■ Passage provided
--------

He said Connecticut’s rate is higher than the rate in Massachusetts, but lower than New York’s.
“I understand where the sentiment is but I want to give people a reason to stay,” Lamont said.
Rep. Jason Rojas, who co-chairs the Finance, Revenue, and Bonding Committee, said they are trying to find an overall balance to the budget.
Connecticut is facing a $1.5 billion deficit next year, and more than $2 billion in the following year.
“We have a deadline to balance a budget and there were concerns about what the governor proposed in terms of where the burden falls,” Rojas said.
He said he’s not vilifying the wealthy but the top tax bracket benefitted the most from federal tax cuts and “can help contribute toward balancing the budget.”
House Minority Leader Themis Klarides, R-Derby, said a capital gains tax and the “mansion tax” being talked about by Senate President Martin Looney is only going to incentivize rich people to leave Connecticut.
Klarides said they have to consider what’s going to happen if they end up going through with it.
She said based on historical data taxpayers are going to leave because they have the means to do it.
According to IRS data, those who moved out of Connecticut from 2015 to 2016 took with them more than $6 billion in adjusted gross income, or AGI. People who moved to Connecticut brought with them only about $3.36 billion in AGI. The total net loss to Connecticut: $2.7 billion.
The states that poached the most taxpayers from Connecticut were New York (8,202 tax returns) and Florida (7,944).
She said the only reason the Democratic Party held the line on tax increases in 2017 and 2018 was because they needed Republican support to pass a budget.
“They won’t face reality unless they are forced to,” Klarides said.

--------

■ Source material
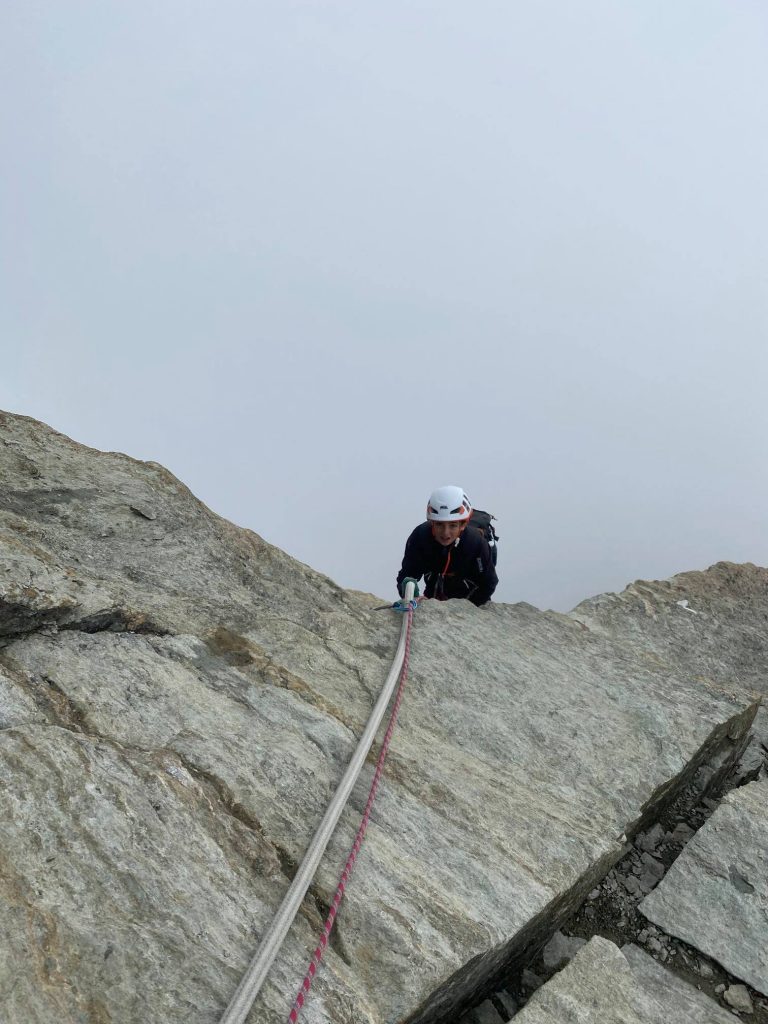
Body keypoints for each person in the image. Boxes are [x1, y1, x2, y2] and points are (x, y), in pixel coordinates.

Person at [397, 485, 498, 606]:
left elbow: (488, 583)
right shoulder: (421, 537)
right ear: (432, 523)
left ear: (463, 524)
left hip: (471, 598)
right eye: (439, 525)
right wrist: (408, 591)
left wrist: (467, 610)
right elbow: (407, 575)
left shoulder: (476, 543)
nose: (445, 533)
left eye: (453, 525)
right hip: (434, 593)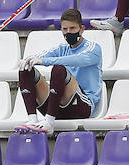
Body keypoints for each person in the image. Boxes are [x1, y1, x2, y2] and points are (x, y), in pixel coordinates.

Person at [15, 7, 103, 135]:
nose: (68, 32)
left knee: (59, 69)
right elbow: (41, 55)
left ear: (82, 29)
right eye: (65, 29)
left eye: (72, 28)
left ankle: (49, 122)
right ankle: (32, 120)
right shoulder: (62, 48)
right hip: (58, 107)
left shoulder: (94, 49)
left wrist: (45, 61)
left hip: (82, 107)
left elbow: (76, 59)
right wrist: (27, 60)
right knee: (26, 69)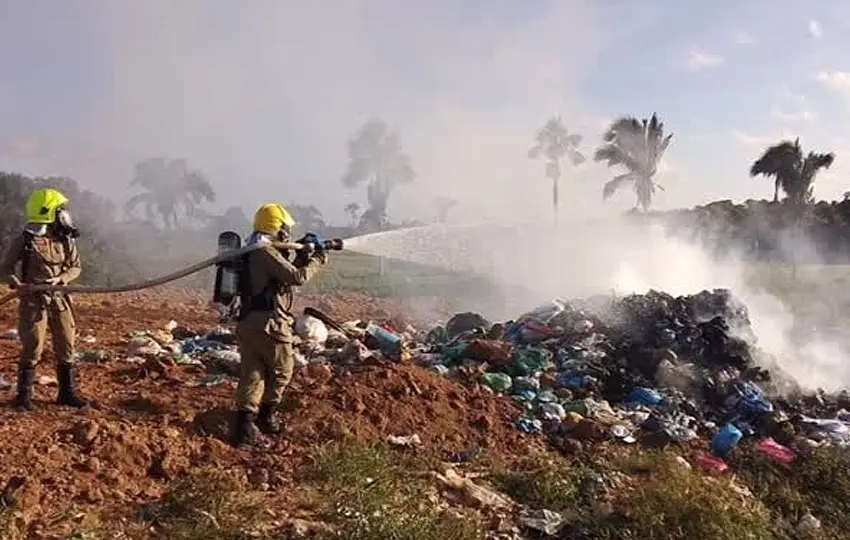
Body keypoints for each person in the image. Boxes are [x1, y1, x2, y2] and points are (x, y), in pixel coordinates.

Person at [230, 203, 329, 448]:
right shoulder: (264, 251)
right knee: (283, 369)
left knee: (253, 373)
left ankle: (244, 427)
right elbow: (296, 277)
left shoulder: (253, 248)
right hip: (269, 324)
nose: (288, 233)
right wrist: (318, 258)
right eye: (286, 228)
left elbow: (281, 275)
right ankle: (267, 417)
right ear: (279, 228)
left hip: (248, 322)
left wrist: (302, 254)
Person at [0, 188, 88, 410]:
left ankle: (67, 393)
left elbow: (75, 267)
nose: (65, 214)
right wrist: (18, 285)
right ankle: (23, 398)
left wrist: (61, 279)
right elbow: (5, 269)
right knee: (33, 346)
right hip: (33, 302)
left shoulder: (66, 239)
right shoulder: (26, 240)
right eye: (61, 209)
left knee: (66, 344)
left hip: (60, 299)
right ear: (52, 212)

--------

■ Tasks to carry out
• a. According to the passage on Connecticut's budget, how large a deficit does the state face next year?
• b. Rewrite the passage on Connecticut's budget from "Connecticut is facing" to "means to do it.", using "shortfall" in place of "deficit".

■ Answer section
• a. $1.5 billion

• b.
Connecticut is facing a $1.5 billion shortfall next year, and more than $2 billion in the following year.
“We have a deadline to balance a budget and there were concerns about what the governor proposed in terms of where the burden falls,” Rojas said.
He said he’s not vilifying the wealthy but the top tax bracket benefitted the most from federal tax cuts and “can help contribute toward balancing the budget.”
House Minority Leader Themis Klarides, R-Derby, said a capital gains tax and the “mansion tax” being talked about by Senate President Martin Looney is only going to incentivize rich people to leave Connecticut.
Klarides said they have to consider what’s going to happen if they end up going through with it.
She said based on historical data taxpayers are going to leave because they have the means to do it.